MATERIAL SHOWN below:

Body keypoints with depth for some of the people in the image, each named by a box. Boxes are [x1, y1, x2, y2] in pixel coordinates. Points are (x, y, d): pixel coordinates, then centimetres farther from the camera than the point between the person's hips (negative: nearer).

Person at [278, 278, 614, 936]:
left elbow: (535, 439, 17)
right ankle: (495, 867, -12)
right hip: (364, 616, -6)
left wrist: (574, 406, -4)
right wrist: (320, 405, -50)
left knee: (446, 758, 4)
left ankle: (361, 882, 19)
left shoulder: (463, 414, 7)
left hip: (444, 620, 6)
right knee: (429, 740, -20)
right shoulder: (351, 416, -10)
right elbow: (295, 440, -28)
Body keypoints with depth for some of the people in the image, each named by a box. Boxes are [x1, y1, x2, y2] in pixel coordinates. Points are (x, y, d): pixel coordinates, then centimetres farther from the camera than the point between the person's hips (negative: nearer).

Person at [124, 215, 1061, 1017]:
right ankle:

End of MATERIAL SHOWN.
MATERIAL SHOWN below:

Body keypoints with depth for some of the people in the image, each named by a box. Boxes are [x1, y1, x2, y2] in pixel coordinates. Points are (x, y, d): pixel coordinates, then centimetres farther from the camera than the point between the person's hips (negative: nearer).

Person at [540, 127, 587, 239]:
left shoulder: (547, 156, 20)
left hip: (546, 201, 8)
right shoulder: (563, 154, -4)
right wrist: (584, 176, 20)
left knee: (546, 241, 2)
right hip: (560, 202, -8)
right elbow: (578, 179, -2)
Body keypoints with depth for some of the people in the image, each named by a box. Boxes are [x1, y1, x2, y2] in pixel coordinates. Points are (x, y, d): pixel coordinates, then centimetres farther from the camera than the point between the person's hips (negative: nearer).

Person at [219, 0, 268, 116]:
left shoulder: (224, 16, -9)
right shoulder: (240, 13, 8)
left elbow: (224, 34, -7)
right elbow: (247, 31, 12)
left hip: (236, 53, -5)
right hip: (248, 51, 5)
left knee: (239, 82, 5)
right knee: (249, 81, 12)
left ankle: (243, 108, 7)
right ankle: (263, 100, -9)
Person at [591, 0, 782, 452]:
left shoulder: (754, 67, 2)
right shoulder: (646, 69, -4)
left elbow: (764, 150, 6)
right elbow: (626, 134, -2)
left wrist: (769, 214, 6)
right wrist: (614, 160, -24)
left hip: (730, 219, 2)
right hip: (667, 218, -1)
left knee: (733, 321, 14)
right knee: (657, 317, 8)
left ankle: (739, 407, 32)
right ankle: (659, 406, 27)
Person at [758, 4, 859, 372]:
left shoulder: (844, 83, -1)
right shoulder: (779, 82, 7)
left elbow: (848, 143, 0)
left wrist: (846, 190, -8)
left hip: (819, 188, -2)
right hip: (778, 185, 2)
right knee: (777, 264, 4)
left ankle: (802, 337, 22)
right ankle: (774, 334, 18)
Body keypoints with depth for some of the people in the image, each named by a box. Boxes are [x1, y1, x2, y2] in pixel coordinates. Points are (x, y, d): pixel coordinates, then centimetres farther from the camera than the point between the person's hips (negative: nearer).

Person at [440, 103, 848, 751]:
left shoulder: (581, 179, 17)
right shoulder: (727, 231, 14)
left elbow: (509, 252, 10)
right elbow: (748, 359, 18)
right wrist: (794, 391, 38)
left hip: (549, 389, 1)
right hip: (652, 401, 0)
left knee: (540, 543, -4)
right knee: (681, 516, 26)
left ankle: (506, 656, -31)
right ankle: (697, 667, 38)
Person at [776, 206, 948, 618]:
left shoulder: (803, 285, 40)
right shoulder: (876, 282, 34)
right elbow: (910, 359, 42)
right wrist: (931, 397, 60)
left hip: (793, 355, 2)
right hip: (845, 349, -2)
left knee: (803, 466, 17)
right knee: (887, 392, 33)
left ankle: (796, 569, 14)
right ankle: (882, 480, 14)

End of MATERIAL SHOWN.
MATERIAL SHOWN below:

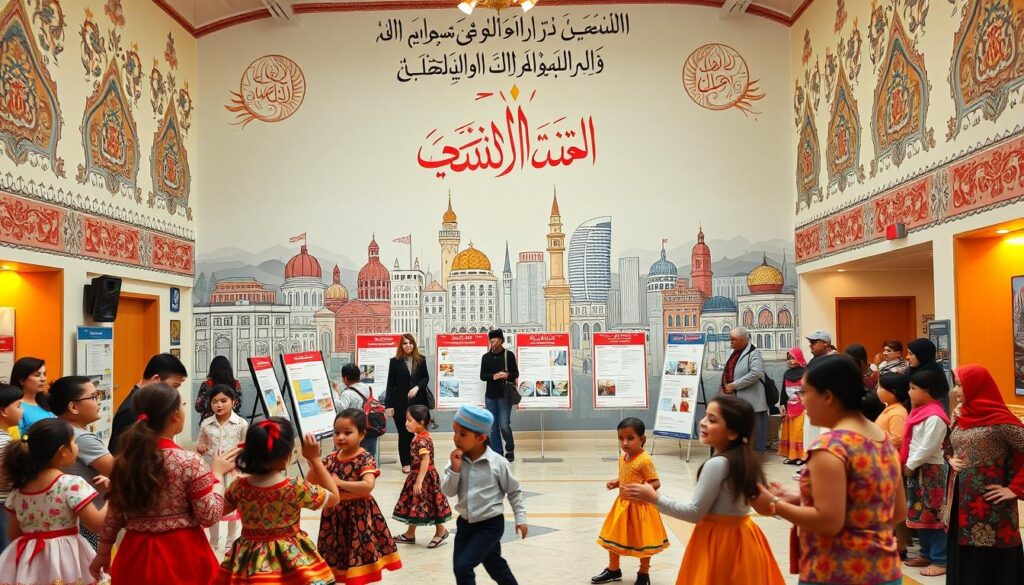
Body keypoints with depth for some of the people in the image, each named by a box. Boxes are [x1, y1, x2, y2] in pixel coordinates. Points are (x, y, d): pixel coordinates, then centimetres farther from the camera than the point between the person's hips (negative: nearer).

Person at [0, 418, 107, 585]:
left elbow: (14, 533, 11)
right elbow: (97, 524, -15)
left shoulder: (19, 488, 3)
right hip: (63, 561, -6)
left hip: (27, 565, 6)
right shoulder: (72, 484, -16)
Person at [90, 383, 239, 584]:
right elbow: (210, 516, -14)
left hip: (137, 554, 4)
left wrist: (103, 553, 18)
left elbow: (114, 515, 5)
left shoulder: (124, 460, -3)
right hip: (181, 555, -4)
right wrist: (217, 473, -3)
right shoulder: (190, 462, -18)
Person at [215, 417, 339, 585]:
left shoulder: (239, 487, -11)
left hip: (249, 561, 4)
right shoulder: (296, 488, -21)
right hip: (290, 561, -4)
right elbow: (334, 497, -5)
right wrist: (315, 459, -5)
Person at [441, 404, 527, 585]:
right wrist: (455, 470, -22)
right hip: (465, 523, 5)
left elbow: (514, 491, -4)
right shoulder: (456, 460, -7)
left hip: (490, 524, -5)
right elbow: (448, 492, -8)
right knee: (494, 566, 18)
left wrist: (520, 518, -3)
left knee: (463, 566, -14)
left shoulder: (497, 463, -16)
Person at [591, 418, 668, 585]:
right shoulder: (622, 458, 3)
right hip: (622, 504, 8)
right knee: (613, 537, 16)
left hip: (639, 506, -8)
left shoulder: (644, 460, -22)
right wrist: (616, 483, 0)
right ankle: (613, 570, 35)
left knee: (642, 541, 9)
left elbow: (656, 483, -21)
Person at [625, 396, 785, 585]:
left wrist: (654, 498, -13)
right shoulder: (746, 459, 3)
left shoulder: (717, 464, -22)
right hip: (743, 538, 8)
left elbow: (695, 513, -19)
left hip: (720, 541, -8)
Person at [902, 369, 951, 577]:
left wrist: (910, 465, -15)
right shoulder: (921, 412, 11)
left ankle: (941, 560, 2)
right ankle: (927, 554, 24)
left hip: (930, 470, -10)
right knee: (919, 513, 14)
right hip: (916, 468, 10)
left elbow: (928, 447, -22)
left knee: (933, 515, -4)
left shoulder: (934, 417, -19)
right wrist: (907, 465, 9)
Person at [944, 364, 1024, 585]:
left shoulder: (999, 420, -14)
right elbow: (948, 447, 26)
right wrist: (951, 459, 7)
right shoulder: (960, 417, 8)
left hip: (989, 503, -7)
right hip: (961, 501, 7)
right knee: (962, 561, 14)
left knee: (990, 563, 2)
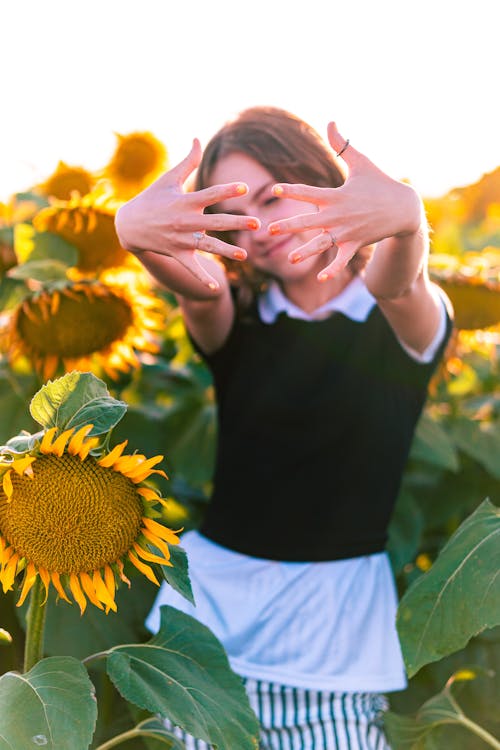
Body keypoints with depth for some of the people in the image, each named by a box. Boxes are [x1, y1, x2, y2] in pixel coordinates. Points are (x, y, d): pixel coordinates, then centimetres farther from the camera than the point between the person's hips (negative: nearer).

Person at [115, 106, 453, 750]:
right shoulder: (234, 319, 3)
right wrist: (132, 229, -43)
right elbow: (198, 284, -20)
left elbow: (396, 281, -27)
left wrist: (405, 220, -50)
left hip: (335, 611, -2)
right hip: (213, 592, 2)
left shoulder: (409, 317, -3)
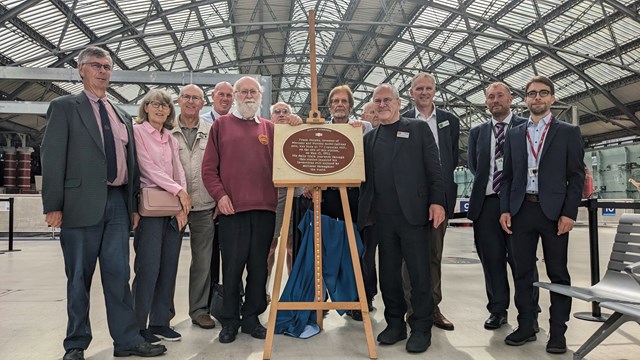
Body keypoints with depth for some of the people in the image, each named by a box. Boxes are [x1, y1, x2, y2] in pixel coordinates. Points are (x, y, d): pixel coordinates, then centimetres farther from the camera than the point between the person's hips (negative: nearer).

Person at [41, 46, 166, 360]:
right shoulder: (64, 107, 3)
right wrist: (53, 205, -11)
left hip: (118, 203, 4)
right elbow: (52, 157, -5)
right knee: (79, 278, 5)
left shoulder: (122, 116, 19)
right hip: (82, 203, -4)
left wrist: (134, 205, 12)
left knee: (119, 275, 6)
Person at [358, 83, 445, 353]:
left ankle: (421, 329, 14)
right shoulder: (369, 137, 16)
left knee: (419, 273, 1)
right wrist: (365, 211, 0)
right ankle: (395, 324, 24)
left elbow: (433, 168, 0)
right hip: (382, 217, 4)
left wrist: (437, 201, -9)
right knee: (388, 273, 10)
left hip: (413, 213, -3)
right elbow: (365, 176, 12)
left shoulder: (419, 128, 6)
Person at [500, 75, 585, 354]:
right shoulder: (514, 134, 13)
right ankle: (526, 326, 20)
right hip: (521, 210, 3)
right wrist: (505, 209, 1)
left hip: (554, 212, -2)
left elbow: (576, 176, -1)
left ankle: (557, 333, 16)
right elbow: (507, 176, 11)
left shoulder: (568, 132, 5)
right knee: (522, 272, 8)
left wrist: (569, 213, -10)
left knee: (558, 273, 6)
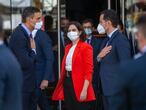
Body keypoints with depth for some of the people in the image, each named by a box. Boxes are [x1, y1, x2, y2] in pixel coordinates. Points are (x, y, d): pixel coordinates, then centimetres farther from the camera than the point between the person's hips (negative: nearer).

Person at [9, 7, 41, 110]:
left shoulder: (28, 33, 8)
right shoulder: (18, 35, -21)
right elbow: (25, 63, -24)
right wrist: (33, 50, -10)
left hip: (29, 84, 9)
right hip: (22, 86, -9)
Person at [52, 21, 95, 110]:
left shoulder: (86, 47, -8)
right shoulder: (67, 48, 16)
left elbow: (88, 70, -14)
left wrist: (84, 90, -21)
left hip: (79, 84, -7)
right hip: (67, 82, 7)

End of MATERIAL SHOWN.

● **WHAT YOU WILL DO**
Copy out the lines above exactly, beginning at the one that contains "right wrist: (217, 473, -3)" and ending at the one that contains "right hip: (465, 523, 5)".

● **YOUR RESPONSE**
right wrist: (217, 473, -3)
right shoulder: (190, 462, -18)
Person at [215, 417, 339, 585]:
left shoulder: (239, 487, -11)
left hip: (249, 561, 4)
right shoulder: (296, 488, -21)
right hip: (290, 561, -4)
right elbow: (334, 497, -5)
right wrist: (315, 459, -5)
Person at [441, 404, 527, 585]:
right wrist: (455, 470, -22)
right hip: (465, 523, 5)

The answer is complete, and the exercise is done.